REPUBLIKA.CO.ID, JAKARTA -- Komisi Pemberantasan Korupsi (KPK) memanggil mantan pejabat Direktorat Jenderal Pajak (DJP) Kementerian Keuangan, Rafael Alun Trisambodo, pada Rabu (1/3/2023). Pemanggilan ini untuk mengklarifikasi soal laporan harta kekayaan penyelenggara negara (LHKPN) milik ayah dari Mario Dandy Satrio.
"Rabu yang bersangkutan (Rafael Alun Trisambodo) rencananya diundang klarifikasi," kata Deputi Pencegahan KPK Pahala Nainggolan, Senin (27/2/2023).
KPK akan meminta penjelasan Rafael mengenai asal-usul aset miliknya yang tercatat dalam LHKPN 2022 mencapai Rp56 miliar. Harta kekayannya menjadi sorotan publik seusai sang anak, Mario Dandy Satrio, menjadi tersangka kasus penganiayaan terhadap David, putra Pengurus Pusat Gerakan Pemuda Ansor, Jonathan Latumahina.
Kekayaan Rafael dinilai fantastis dengan menjabat sebagai pejabat pajak eselon III di Direktorat Jenderal Pajak (DJP) Kemenkeu. Sebab, total kekayaannya hanya selisih sedikit dengan LHKPN milik Menteri Keuangan (Menkeu), Sri Mulyani, yang mencapai Rp 58 miliar.
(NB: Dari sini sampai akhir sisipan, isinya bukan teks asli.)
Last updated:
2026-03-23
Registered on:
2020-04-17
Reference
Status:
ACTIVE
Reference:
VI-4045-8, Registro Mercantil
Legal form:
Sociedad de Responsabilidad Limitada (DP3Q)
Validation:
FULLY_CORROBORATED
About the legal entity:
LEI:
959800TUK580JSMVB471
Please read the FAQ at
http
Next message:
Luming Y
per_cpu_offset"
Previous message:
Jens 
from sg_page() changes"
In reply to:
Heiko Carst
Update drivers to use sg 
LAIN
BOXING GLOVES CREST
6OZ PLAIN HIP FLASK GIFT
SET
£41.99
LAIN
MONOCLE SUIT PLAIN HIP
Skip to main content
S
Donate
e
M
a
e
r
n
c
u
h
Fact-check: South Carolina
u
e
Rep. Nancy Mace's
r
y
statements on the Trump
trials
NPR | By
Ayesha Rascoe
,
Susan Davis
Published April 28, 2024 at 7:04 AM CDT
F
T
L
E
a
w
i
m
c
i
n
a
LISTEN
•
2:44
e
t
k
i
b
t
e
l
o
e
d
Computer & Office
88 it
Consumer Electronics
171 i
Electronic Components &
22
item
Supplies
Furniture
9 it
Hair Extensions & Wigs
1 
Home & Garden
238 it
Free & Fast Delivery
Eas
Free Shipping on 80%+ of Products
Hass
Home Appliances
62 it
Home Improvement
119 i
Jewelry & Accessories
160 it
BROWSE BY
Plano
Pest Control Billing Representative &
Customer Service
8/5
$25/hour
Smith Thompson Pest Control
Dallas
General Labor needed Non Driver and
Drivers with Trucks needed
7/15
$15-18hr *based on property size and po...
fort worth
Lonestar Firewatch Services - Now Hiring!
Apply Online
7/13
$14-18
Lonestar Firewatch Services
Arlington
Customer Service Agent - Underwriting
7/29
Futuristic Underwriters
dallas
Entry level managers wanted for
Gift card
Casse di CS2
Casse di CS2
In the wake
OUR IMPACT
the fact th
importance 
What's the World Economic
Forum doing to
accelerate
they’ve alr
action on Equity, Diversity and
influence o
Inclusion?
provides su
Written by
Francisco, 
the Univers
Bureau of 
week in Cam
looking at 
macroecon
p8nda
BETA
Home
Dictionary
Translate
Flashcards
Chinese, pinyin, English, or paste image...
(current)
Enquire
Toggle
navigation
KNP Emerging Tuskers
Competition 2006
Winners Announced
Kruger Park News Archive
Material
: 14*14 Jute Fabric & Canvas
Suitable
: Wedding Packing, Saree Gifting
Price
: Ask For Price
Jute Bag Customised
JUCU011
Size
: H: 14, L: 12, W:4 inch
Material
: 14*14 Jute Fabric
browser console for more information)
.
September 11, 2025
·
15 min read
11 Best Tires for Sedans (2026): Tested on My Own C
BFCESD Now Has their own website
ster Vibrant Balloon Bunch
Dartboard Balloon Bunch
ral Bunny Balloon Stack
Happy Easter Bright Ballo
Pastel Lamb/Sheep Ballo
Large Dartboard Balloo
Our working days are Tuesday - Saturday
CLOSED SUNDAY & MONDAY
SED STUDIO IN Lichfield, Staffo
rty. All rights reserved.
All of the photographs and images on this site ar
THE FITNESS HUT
Menkeu Sri Mulyani pun telah mencopot Rafael dari jabatannya sebagai kepala Bagian Umum Kantor Wilayah Direktorat Jenderal Pajak Kementerian Keuangan II. Rafael juga sudah mengundurkan diri sebagai aparatur sipil negara (ASN) dari kementerian tersebut.
Sebelumnya, rencana pemanggilan terhadap Rafael ini telah disampaikan oleh Kepala Bagian Pemberitaan KPK, Ali Fikri. Pemanggilan ini untuk mengklarifikasi LHKPN milik Rafael yang mencapai Rp 56 miliar.
"KPK akan segera melakukan pemanggilan kepada yang bersangkutan, untuk klarifikasi LHKPN yang telah dilaporkan dengan faktual harta yang dimilikinya," kata Ali kepada wartawan, Jumat (24/2/2023).
Ali menjelaskan, pemanggilan ini sebagai bentuk upaya KPK untuk memeriksa laporan kekayaan penyelenggara negara. Sebab, LHKPN juga merupakan bentuk pencegahan korupsi.
"LHKPN merupakan bentuk pertanggungjawaban dan transparansi seorang penyelenggara negara atas harta yang dimilikinya, yang notabene bersumber dari anggaran negara," kata Ali menegaskan.
"Atas LHKPN tersebut, publik bisa melihatnya sebagai bentuk pengawasan," ujar dia menjelaskan.